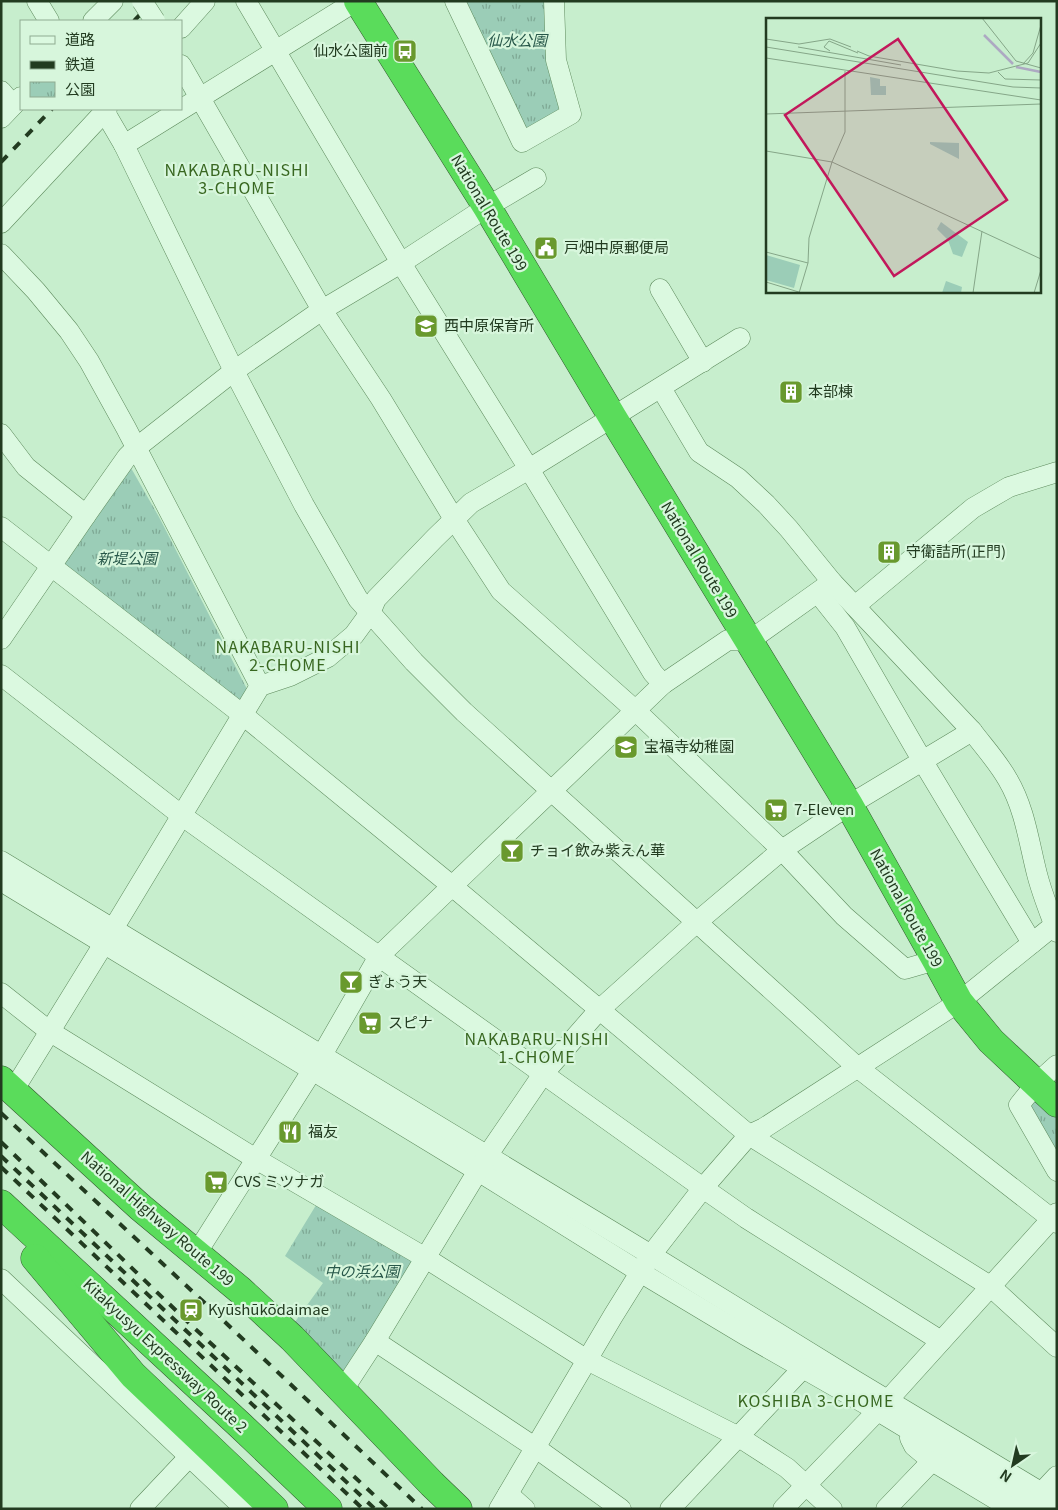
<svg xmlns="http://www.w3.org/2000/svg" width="1058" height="1510" font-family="Georgia,'Noto Sans JP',serif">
<defs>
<pattern id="park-tufts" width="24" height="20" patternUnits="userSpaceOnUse" patternTransform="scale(1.25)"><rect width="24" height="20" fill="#9bcdb7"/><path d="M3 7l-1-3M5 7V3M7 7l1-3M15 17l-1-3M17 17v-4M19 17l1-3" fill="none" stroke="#7ea894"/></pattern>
</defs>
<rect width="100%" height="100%" fill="#c7eecd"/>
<g fill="url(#park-tufts)">
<polygon points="457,1 554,1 571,114 522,142"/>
<polygon points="131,468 159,517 249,693 241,705 60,570"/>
<polygon points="1035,1094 1057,1115 1057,1155 1026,1108"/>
<polygon points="321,1197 418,1259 346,1380 292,1326 323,1283 285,1256"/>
</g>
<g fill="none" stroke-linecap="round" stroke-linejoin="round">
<g stroke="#5d8a5c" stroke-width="21">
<g id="minor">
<polyline points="37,1 49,21"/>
<polyline points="246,1 401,263 529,469 653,673 663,684"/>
<polyline points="455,1 522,142 571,114 556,60 554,1"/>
<polyline points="93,21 113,1"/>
<polyline points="181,28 205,1"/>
<polyline points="181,65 322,310 381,399 454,519 501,591 635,710 782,850 844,916 905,969 936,960"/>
<polyline points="1,91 13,105"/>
<polyline points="103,109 124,145 234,371 304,505 358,599 414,662 464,712 857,1067 1057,1223"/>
<polyline points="1,118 21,97"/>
<polyline points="124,145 356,1"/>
<polyline points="1,223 107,109"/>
<polyline points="1,254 36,291 69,331 89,361 126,428 260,686"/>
<polyline points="660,289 703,362"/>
<path d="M 661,388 L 699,452 L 738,478 L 766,504 L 789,529 L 832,582 L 972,731 C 984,747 998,762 1008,780 C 1025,809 1029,843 1037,874 C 1042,894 1050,913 1057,932"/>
<polyline points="1,434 26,467 86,515"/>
<polyline points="1,527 243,715 452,886 749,1135 990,1286 1057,1347"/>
<polyline points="818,593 845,627 922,760 1032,943"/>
<polyline points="855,606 973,508 1009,487 1057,472"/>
<polyline points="1,639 86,515 127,457 136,448 234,371 322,310 401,263 487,207 536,178"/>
<polyline points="1,675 181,815 703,1188 746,1218 941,1341"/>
<polyline points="1,861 651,1255 854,1380 1057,1502"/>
<polyline points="1,881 478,1171 640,1272 745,1335 878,1411 1040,1509"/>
<polyline points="1,993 49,1031 256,1159 424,1257 587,1360 739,1437 787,1468 832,1509"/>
<polyline points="1057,1065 1036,1084 1019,1105 1057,1171"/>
<polyline points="13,1091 113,929 260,686 290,676 328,657 354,635 370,613 376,599 435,538 471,503 529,469 740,338"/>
<polyline points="196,1254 322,1055 379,956 663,684 728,640 749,641 832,582"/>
<polyline points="1,1279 245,1509"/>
<polyline points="375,1341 536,1448 621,1509"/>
<polyline points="343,1390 375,1341 487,1156 543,1074 599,1010 697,922 782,850 849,805 972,731"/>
<polyline points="910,1438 914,1446 932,1461 1012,1509"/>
<polyline points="1042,1492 1057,1476"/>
<polyline points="508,1494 525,1509"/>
<polyline points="140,1509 189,1457"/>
<polyline points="499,1509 613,1316 651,1255 703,1188 749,1135 764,1128 959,1002 1057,923"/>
<polyline points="670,1509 803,1368"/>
<polyline points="783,1509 888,1400 1057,1213"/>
<polyline points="886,1509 932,1461"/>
</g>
</g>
<g stroke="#345930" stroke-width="29">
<g id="highway">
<polyline points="358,1 487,207 613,418 849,805 936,960 959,1002 991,1041 1057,1103"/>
<polyline points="1,1080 140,1207 240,1290 292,1338 432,1484 458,1509"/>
<polyline points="1,1204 241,1426 328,1509"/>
<polyline points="35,1258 133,1375 274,1509"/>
</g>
</g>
<use href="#minor" stroke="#dbf9e0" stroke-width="20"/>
<use href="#highway" stroke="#5adc5b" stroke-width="28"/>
<g stroke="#223b20" stroke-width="4" stroke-dasharray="9 9" stroke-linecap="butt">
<polyline points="134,21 153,1"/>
<polyline points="1,162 52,109"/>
<polyline points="1,1113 207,1305 422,1509"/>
<polyline points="1,1142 190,1324 389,1509"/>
<polyline points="1,1156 375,1509"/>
<polyline points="1,1167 363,1509"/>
</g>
<g stroke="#5d8a5c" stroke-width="21" stroke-linecap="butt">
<polyline id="minor-bridge" points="142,1 155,21"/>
</g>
<use href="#minor-bridge" stroke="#dbf9e0" stroke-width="20"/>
</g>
<defs>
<g id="bus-square" transform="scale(1.25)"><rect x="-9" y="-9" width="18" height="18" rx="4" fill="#69992d" stroke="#d7f6dc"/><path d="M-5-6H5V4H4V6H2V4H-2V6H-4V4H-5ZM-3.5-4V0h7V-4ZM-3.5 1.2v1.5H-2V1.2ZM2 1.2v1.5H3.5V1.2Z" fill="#fff"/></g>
<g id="civic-square" transform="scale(1.25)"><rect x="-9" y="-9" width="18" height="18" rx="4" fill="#69992d" stroke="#d7f6dc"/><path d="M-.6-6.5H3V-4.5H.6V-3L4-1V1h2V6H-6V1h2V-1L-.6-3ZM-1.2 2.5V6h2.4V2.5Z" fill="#fff"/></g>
<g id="school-square" transform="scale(1.25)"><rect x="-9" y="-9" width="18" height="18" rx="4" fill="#69992d" stroke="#d7f6dc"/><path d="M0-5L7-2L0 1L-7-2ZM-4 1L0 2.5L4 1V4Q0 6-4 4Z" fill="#fff"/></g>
<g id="building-square" transform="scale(1.25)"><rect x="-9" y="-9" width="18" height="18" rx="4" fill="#69992d" stroke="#d7f6dc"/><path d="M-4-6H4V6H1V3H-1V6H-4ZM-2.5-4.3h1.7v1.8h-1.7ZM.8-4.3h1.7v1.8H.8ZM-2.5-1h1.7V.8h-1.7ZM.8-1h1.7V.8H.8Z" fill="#fff"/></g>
<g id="supermarket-square" transform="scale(1.25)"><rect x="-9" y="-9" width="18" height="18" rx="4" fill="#69992d" stroke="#d7f6dc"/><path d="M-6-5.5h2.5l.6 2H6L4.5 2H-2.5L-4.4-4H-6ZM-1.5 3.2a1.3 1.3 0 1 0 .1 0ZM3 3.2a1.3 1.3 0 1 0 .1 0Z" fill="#fff"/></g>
<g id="bar-square" transform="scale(1.25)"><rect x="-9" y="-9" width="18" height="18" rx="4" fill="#69992d" stroke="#d7f6dc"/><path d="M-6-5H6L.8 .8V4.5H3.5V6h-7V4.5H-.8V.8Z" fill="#fff"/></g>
<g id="restaurant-square" transform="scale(1.25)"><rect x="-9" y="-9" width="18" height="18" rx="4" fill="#69992d" stroke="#d7f6dc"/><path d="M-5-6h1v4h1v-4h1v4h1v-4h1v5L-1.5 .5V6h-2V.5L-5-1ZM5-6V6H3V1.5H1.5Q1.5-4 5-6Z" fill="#fff"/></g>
<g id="station-square" transform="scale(1.25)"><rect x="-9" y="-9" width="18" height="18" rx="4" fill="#69992d" stroke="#d7f6dc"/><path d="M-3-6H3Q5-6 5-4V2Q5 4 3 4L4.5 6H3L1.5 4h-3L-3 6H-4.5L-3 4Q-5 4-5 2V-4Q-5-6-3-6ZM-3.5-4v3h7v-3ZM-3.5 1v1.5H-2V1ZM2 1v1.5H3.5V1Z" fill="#fff"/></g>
</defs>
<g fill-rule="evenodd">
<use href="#bus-square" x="405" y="51"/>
<use href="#civic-square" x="546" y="248"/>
<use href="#school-square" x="426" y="326"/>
<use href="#building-square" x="791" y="392"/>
<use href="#building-square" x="889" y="552"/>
<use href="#school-square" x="626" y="747"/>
<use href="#supermarket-square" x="776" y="810"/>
<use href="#bar-square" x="512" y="851"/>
<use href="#bar-square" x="351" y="982"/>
<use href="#supermarket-square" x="370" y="1023"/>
<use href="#restaurant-square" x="290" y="1132"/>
<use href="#supermarket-square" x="216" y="1182"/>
<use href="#station-square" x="191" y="1310"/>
</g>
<g text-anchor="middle" stroke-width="4.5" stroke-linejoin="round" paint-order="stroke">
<g font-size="15" font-style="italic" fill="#275749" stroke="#d7f6dc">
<text x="517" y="46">仙水公園</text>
<text x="127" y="564">新堤公園</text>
<text x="362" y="1277">中の浜公園</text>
</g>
<g font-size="15" fill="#223b20" stroke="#d7f6dc" text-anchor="start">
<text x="388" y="56" text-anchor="end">仙水公園前</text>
<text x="564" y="253">戸畑中原郵便局</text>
<text x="444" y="331">西中原保育所</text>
<text x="808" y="397">本部棟</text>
<text x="906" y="557">守衛詰所(正門)</text>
<text x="644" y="752">宝福寺幼稚園</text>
<text x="794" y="815">7-Eleven</text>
<text x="530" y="856">チョイ飲み紫えん華</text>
<text x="368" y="987">ぎょう天</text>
<text x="388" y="1028">スピナ</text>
<text x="308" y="1137">福友</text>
<text x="234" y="1187">CVS ミツナガ</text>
<text x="208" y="1315">Kyūshūkōdaimae</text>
</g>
<g font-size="15" fill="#223b20" stroke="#d7f6dc">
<text transform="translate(489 213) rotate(59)" y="5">National Route 199</text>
<text transform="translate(699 560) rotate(59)" y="5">National Route 199</text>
<text transform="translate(906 908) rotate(61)" y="5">National Route 199</text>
<text transform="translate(157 1219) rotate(41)" y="5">National Highway Route 199</text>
<text transform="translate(165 1356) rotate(43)" y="5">Kitakyusyu Expressway Route 2</text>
</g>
<g font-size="16" letter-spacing="1" fill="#386720" stroke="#d7f6dc">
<text x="237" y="176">NAKABARU-NISHI<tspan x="237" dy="18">3-CHOME</tspan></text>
<text x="288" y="653">NAKABARU-NISHI<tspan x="288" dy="18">2-CHOME</tspan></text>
<text x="537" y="1045">NAKABARU-NISHI<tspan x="537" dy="18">1-CHOME</tspan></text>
<text x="816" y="1407">KOSHIBA 3-CHOME</text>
</g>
</g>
<g transform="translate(766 18)">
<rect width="275" height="275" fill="#c7eecd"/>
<path d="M 104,59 L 114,61 L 114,68 L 120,68 L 120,77 L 105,77 ZM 164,124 L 193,125 L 193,141 L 164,126 ZM 175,204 L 202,224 L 196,239 L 187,236 L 182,222 L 171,211 ZM 0,237 L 34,247 L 28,270 L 0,262 Z" fill="#9bcdb7"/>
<path d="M 180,263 L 196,269 L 195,275 L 176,275 Z" fill="#9bcdb7"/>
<path fill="none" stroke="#ada9c2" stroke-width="2.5" d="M 218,17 L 247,46M 250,49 L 275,54"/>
<path fill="none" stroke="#85a688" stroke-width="1" d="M 216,0 L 250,43 L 275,50M 0,21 L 33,26 L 64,21 L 85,29M 0,29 L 247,69 L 275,70M 32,29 L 135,47M 64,33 L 58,29 L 63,23 L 92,35M 91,33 L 103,38 L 191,53 L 223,55 L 262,45 L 275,25M 0,40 L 275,82M 257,46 L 267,35 L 275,7M 232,54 L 239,61 L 275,62M 0,96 L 275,86M 0,133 L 66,144 L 275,241M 0,234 L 42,245M 0,264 L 36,275M 33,275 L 42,245 L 43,220 L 66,144 L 79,114 L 79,53M 207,275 L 216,213M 268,275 L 275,252"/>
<path fill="#c2185b" fill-opacity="0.15" stroke="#c2185b" stroke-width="2.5" d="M 132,21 L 241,182 L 128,258 L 19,97 Z"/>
<rect width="275" height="275" fill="none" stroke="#223b20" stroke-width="2.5"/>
</g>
<rect width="1058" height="1510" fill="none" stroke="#223b20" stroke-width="5"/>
<rect x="20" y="20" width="162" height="90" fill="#d7f6dc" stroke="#8fab91"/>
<rect x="30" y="36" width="25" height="8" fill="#dbf9e0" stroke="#8fab91"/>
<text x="65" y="45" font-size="15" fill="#223b20">道路</text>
<rect x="30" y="61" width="25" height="8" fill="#223b20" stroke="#8fab91"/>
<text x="65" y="70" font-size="15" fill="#223b20">鉄道</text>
<rect x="30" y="82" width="25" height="15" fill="url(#park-tufts)" stroke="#8fab91"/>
<text x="65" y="95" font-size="15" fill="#223b20">公園</text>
<g transform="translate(1013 1465) rotate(214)" stroke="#d7f6dc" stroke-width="4" paint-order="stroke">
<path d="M0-4L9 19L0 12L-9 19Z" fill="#223b20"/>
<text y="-8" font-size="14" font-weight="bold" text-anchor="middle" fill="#223b20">N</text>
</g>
</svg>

= = = = = = =

**DESCRIPTION OF THE TASK:** The answer must be a single number: the count of lines in the data that include the word "middle".

**OUTPUT OF THE TASK:** 2